Collect each line below that contains the word "Apartments".

++++ Data for review

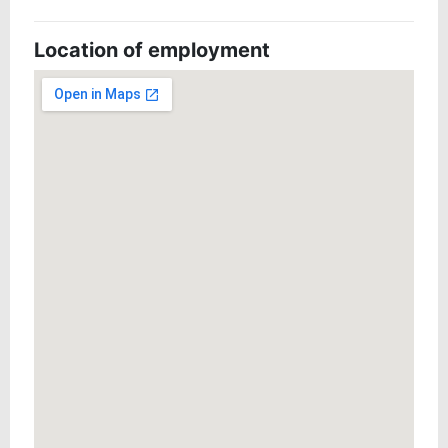
Location of employment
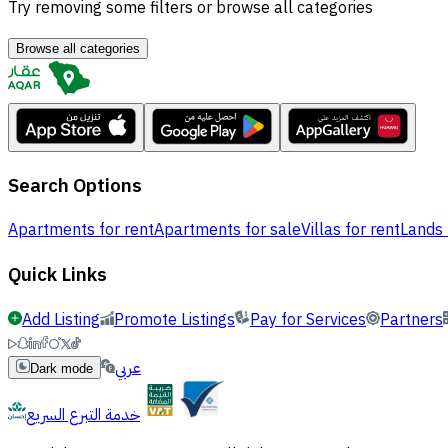
Try removing some filters or browse all categories
Browse all categories
Search Options
Apartments for rent
Apartments for sale
Villas for rent
Lands 
Quick Links
Add Listing
Promote Listings
Pay for Services
Partners
عربي
Dark mode
خدمة التبرع السريع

++++++++

> Exercise output
Apartments for rent
Apartments for sale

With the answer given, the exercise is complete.